* _Assignment 1_: In the passage on CRM114 below, do the following statements agree with it? (a) CRM114 creates hits from phrases of up to five words. (b) Initial testing in 2002 gave an accuracy of 99.5%. (c) The phrases are used to form a Markov Random Field. For each, answer yes or no and quote the deciding words.
* _Assignment 2_: According to the passage on CRM114 below, in which movie does the CRM-114 Discriminator appear?

* _Text block_:
== Segment start ==

CRM114 (program)
CRM114 (full name: "The CRM114 Discriminator") is a program based upon a statistical approach for classifying data, and especially used for filtering email spam.
Origin of the name
The name comes from the CRM-114 Discriminator in the Stanley Kubrick movie Dr. Strangelove - a piece of radio equipment designed to filter out messages lacking a specific code-prefix.
Operation
While others have done statistical Bayesian spam filtering based upon the frequency of single word occurrences in email, CRM114 achieves a higher rate of spam recognition through creating hits based upon phrases up to five words in length. These phrases are used to form a Markov Random Field representing the incoming texts. With this additional contextual recognition, it is one of the more accurate spam filters available. Initial testing in 2002 by author Bill Yerazunis[1] gave a 99.87% accuracy;[2] Holden [3] and TREC 2005 and 2006.[4][5] gave results of better than 99%, with significant variation depending on the particular corpus.

== Segment end ==

* _Dataset entries_:

== Segment start ==

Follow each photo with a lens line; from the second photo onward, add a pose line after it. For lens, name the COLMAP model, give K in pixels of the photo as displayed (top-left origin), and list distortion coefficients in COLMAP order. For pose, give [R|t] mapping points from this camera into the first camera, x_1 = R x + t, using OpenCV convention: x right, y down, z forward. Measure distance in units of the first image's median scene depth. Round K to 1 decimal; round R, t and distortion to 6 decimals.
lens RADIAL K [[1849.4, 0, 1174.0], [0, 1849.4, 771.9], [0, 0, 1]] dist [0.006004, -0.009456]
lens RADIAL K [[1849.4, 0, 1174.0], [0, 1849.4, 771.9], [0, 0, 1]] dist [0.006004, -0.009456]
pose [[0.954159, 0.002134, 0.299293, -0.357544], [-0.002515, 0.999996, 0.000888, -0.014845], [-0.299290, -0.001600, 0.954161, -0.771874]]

== Segment end ==
== Segment start ==

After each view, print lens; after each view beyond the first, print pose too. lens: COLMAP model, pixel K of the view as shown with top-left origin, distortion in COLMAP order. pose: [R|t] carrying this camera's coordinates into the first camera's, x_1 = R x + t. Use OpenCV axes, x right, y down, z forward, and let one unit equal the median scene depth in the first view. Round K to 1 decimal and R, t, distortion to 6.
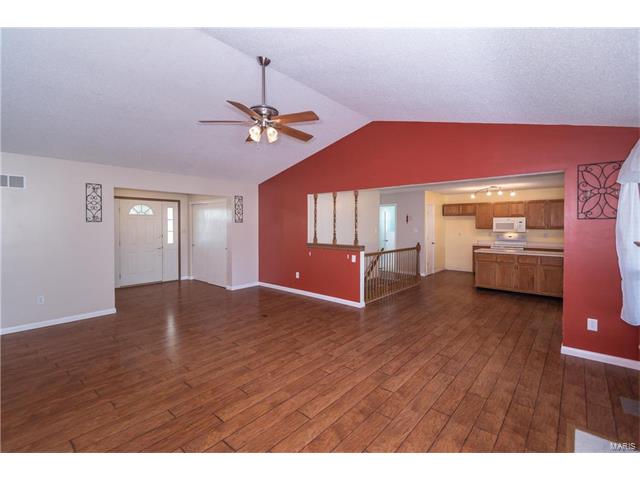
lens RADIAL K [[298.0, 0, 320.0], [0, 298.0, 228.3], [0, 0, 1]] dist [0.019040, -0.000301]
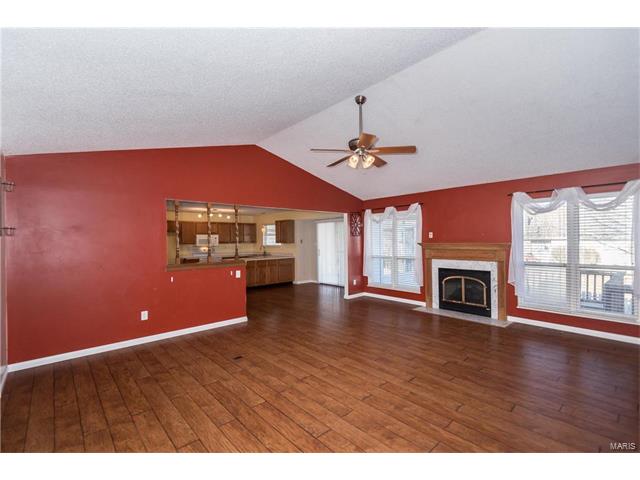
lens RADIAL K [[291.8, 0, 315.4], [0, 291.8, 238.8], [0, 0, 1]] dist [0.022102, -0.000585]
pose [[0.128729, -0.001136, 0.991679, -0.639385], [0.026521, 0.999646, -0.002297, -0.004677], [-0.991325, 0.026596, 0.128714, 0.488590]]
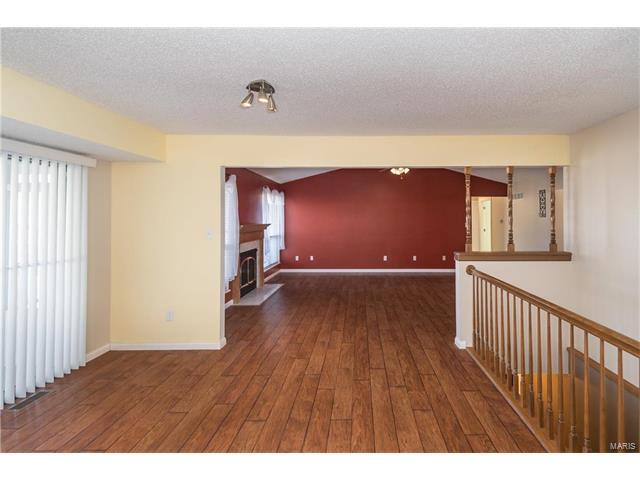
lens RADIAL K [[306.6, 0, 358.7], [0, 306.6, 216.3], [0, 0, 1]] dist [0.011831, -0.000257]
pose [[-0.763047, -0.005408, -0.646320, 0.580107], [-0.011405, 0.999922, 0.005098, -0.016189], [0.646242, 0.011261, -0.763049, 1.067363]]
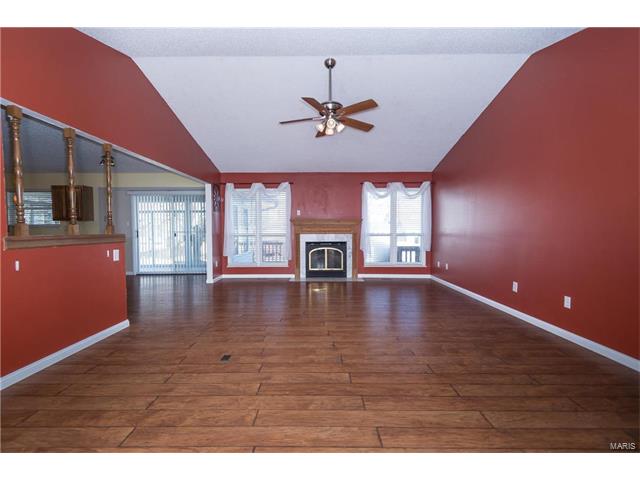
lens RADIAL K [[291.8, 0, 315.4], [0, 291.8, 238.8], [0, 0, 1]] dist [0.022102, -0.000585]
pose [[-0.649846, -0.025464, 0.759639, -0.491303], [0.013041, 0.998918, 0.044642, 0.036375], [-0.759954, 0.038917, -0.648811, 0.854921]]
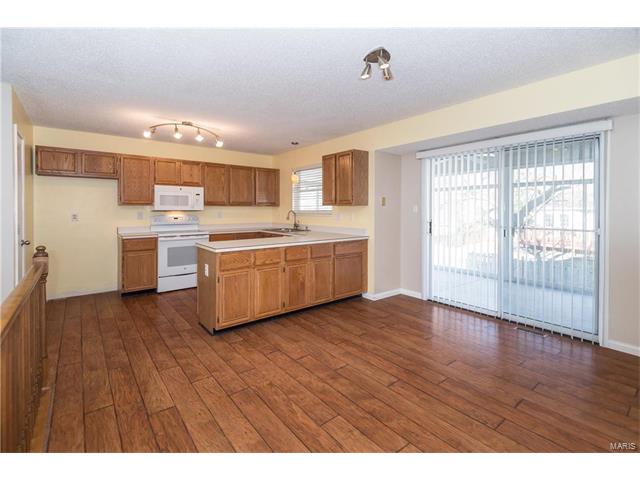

== Segment end ==

* _Result 1_:
(a) Yes: "creating hits based upon phrases up to five words in length"
(b) No: "Initial testing in 2002 by author Bill Yerazunis[1] gave a 99.87% accuracy"
(c) Yes: "These phrases are used to form a Markov Random Field representing the incoming texts"

* _Result 2_: It appears in the Stanley Kubrick movie Dr. Strangelove.